Water molecules are extraordinarily effective at absorbing light, but they don't absorb all colors equally. Think of water as a selective filter that removes colors one by one as light travels deeper. Red light, with its lower energy, gets absorbed first, disappearing within the first 15 to 20 feet of your dive. Orange and yellow follow, fading away as you descend beyond 30 feet. Green holds out until roughly 65 feet, while blue and deep violet, the highest energy light waves in the visible spectrum, reach depths of around 330 feet. This is why scuba divers and snorkelers see the sea bottom as a dark blue, it's the only light that can reach those depths.

This selective absorption explains why underwater photos often have a blue-green tint to them, and why that striking red swimsuit appears increasingly dark or grey as you dive deeper. Without red light waves reaching the swimsuit and reflecting back to your eyes or the camera, the color simply can't be seen. Professional underwater photographers understand this phenomenon well, often carrying specialized lights to restore the full color spectrum when filming at depth and utilizing editing techniques in post-production to achieve a more vibrant effect.

The deeper you go in the water, the stranger things get (just see our list of the top 5 strangest sounds ever captured in the ocean if you need proof). Scientists have classified certain ocean depths according to how much light penetrates the water, which has a direct impact on the types of life that can exist there. The sunlit upper layer, called the euphotic zone, can extend down to 650 feet in open ocean. The dysphotic zone (also known as the twilight zone) ranges from approximately 650 to around 3,280 feet. After that, you're in the aphotic zone, a realm of complete darkness where sunlight never reaches. Even though there are characteristics that all fish have in common, these dramatically different light conditions have driven remarkably unique evolutionary adaptations among sea creatures.

In the twilight zone, many organisms have developed extraordinarily powerful eyes, some 10 to 100 times more sensitive to light than humans'. These specialized visual systems detect the faintest light filtering down from above. Other creatures have evolved massive eyes. The dinner-plate-sized eyes of the giant squid, for example, work like biological telescopes, gathering every possible photon. In the pitch-black aphotic zone, many species have abandoned vision entirely, developing enhanced systems of smell, touch, and the ability to detect minute changes in water flow instead.

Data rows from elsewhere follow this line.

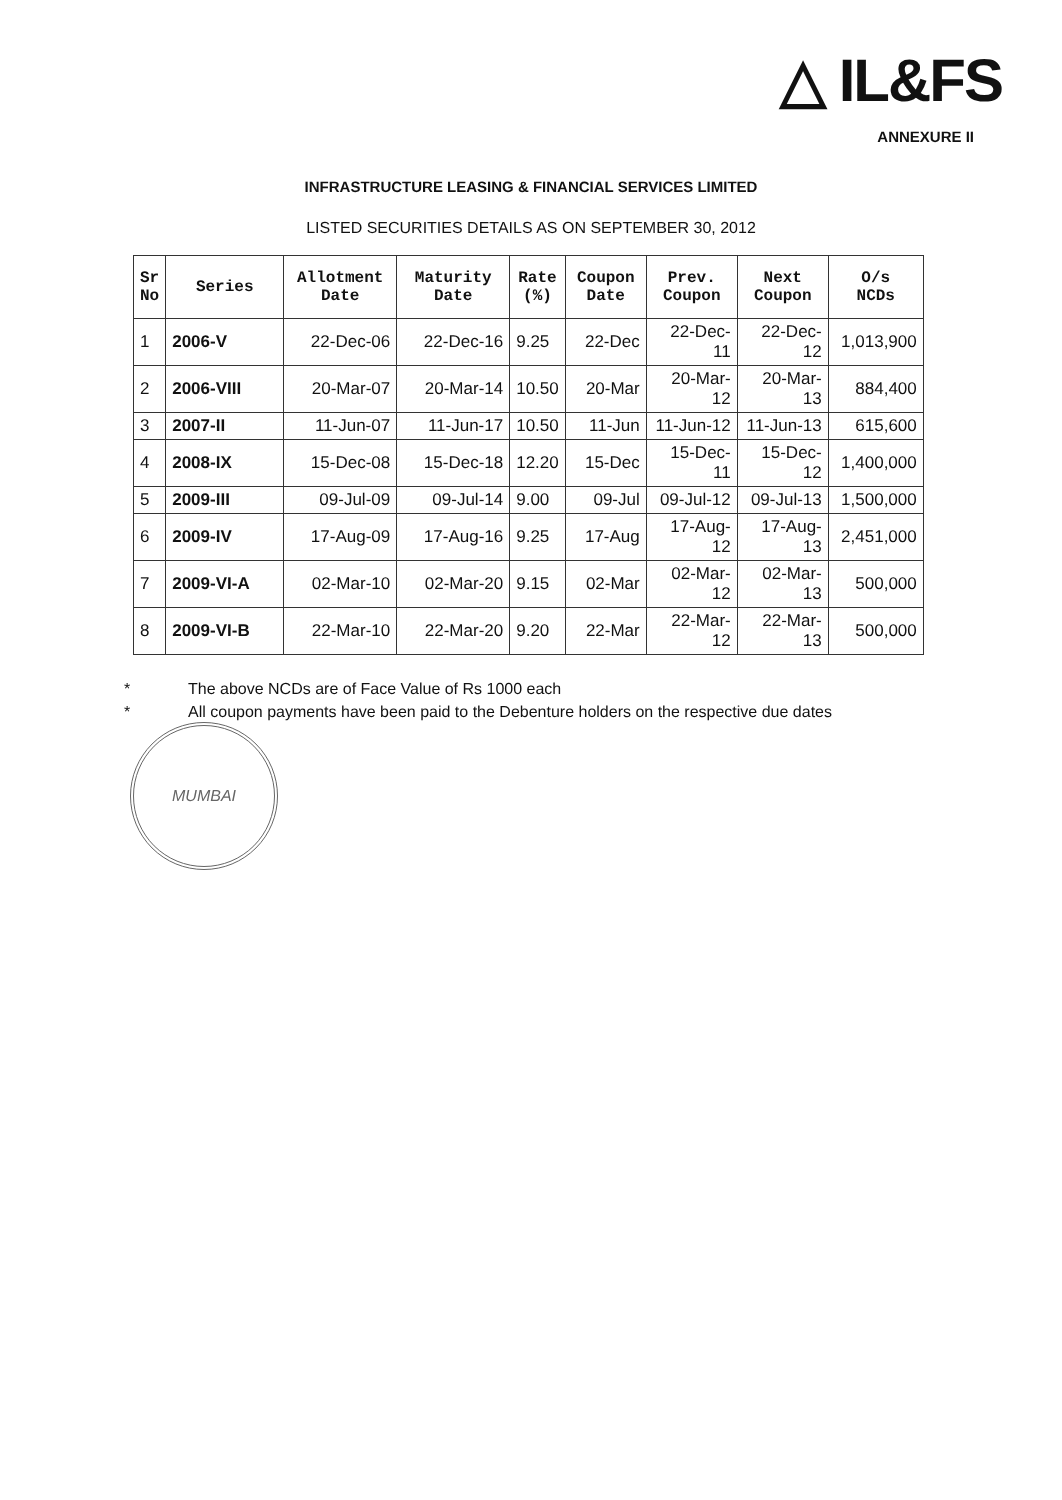△ IL&FS
ANNEXURE II
INFRASTRUCTURE LEASING & FINANCIAL SERVICES LIMITED
LISTED SECURITIES DETAILS AS ON SEPTEMBER 30, 2012
| Sr No | Series | Allotment Date | Maturity Date | Rate (%) | Coupon Date | Prev. Coupon | Next Coupon | O/s NCDs |
| --- | --- | --- | --- | --- | --- | --- | --- | --- |
| 1 | 2006-V | 22-Dec-06 | 22-Dec-16 | 9.25 | 22-Dec | 22-Dec-11 | 22-Dec-12 | 1,013,900 |
| 2 | 2006-VIII | 20-Mar-07 | 20-Mar-14 | 10.50 | 20-Mar | 20-Mar-12 | 20-Mar-13 | 884,400 |
| 3 | 2007-II | 11-Jun-07 | 11-Jun-17 | 10.50 | 11-Jun | 11-Jun-12 | 11-Jun-13 | 615,600 |
| 4 | 2008-IX | 15-Dec-08 | 15-Dec-18 | 12.20 | 15-Dec | 15-Dec-11 | 15-Dec-12 | 1,400,000 |
| 5 | 2009-III | 09-Jul-09 | 09-Jul-14 | 9.00 | 09-Jul | 09-Jul-12 | 09-Jul-13 | 1,500,000 |
| 6 | 2009-IV | 17-Aug-09 | 17-Aug-16 | 9.25 | 17-Aug | 17-Aug-12 | 17-Aug-13 | 2,451,000 |
| 7 | 2009-VI-A | 02-Mar-10 | 02-Mar-20 | 9.15 | 02-Mar | 02-Mar-12 | 02-Mar-13 | 500,000 |
| 8 | 2009-VI-B | 22-Mar-10 | 22-Mar-20 | 9.20 | 22-Mar | 22-Mar-12 | 22-Mar-13 | 500,000 |
* The above NCDs are of Face Value of Rs 1000 each
* All coupon payments have been paid to the Debenture holders on the respective due dates
MUMBAI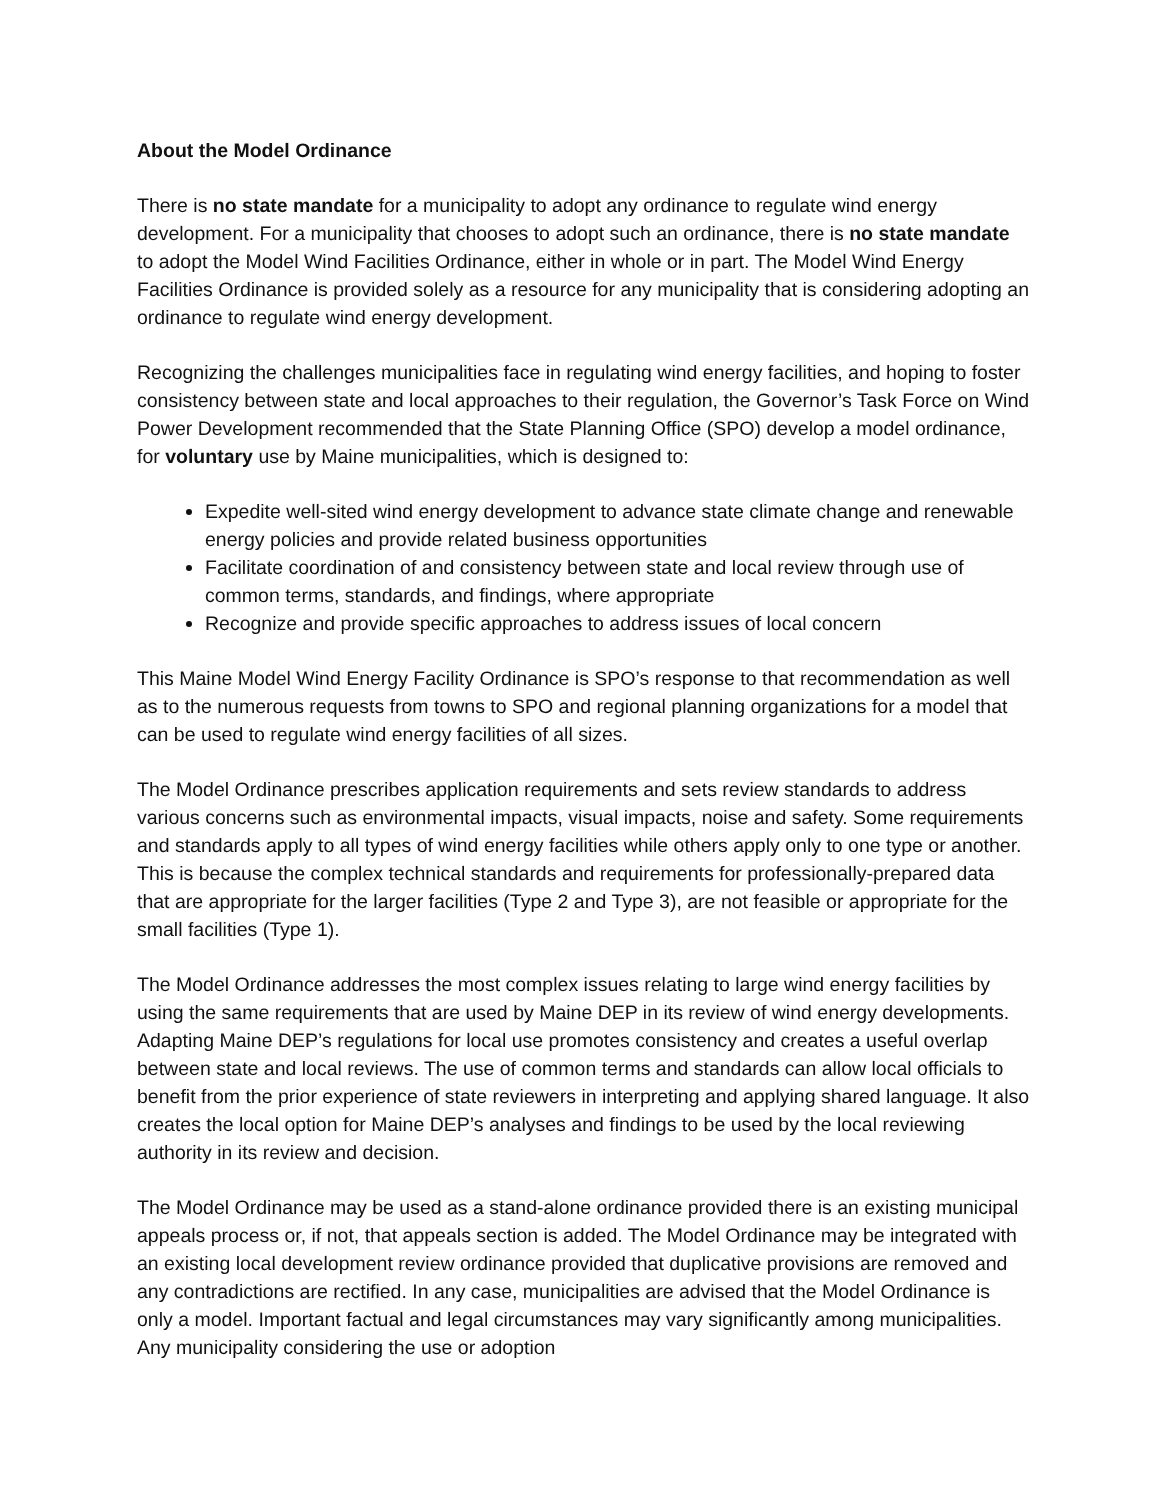About the Model Ordinance
There is no state mandate for a municipality to adopt any ordinance to regulate wind energy development. For a municipality that chooses to adopt such an ordinance, there is no state mandate to adopt the Model Wind Facilities Ordinance, either in whole or in part. The Model Wind Energy Facilities Ordinance is provided solely as a resource for any municipality that is considering adopting an ordinance to regulate wind energy development.
Recognizing the challenges municipalities face in regulating wind energy facilities, and hoping to foster consistency between state and local approaches to their regulation, the Governor’s Task Force on Wind Power Development recommended that the State Planning Office (SPO) develop a model ordinance, for voluntary use by Maine municipalities, which is designed to:
Expedite well-sited wind energy development to advance state climate change and renewable energy policies and provide related business opportunities
Facilitate coordination of and consistency between state and local review through use of common terms, standards, and findings, where appropriate
Recognize and provide specific approaches to address issues of local concern
This Maine Model Wind Energy Facility Ordinance is SPO’s response to that recommendation as well as to the numerous requests from towns to SPO and regional planning organizations for a model that can be used to regulate wind energy facilities of all sizes.
The Model Ordinance prescribes application requirements and sets review standards to address various concerns such as environmental impacts, visual impacts, noise and safety. Some requirements and standards apply to all types of wind energy facilities while others apply only to one type or another. This is because the complex technical standards and requirements for professionally-prepared data that are appropriate for the larger facilities (Type 2 and Type 3), are not feasible or appropriate for the small facilities (Type 1).
The Model Ordinance addresses the most complex issues relating to large wind energy facilities by using the same requirements that are used by Maine DEP in its review of wind energy developments. Adapting Maine DEP’s regulations for local use promotes consistency and creates a useful overlap between state and local reviews. The use of common terms and standards can allow local officials to benefit from the prior experience of state reviewers in interpreting and applying shared language. It also creates the local option for Maine DEP’s analyses and findings to be used by the local reviewing authority in its review and decision.
The Model Ordinance may be used as a stand-alone ordinance provided there is an existing municipal appeals process or, if not, that appeals section is added. The Model Ordinance may be integrated with an existing local development review ordinance provided that duplicative provisions are removed and any contradictions are rectified. In any case, municipalities are advised that the Model Ordinance is only a model. Important factual and legal circumstances may vary significantly among municipalities. Any municipality considering the use or adoption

Perhaps most fascinating is how deep-sea creatures use color strategically despite living in near or total darkness. Red animals dominate the deep ocean, appearing virtually invisible since no red light penetrates to their habitat. On the other end, some deep-sea organisms have evolved bioluminescence, producing their own light through chemical reactions. This self-generated illumination serves multiple purposes: attracting mates, luring prey, and confusing predators. And all of this is due to waves, either from the sun or the water itself.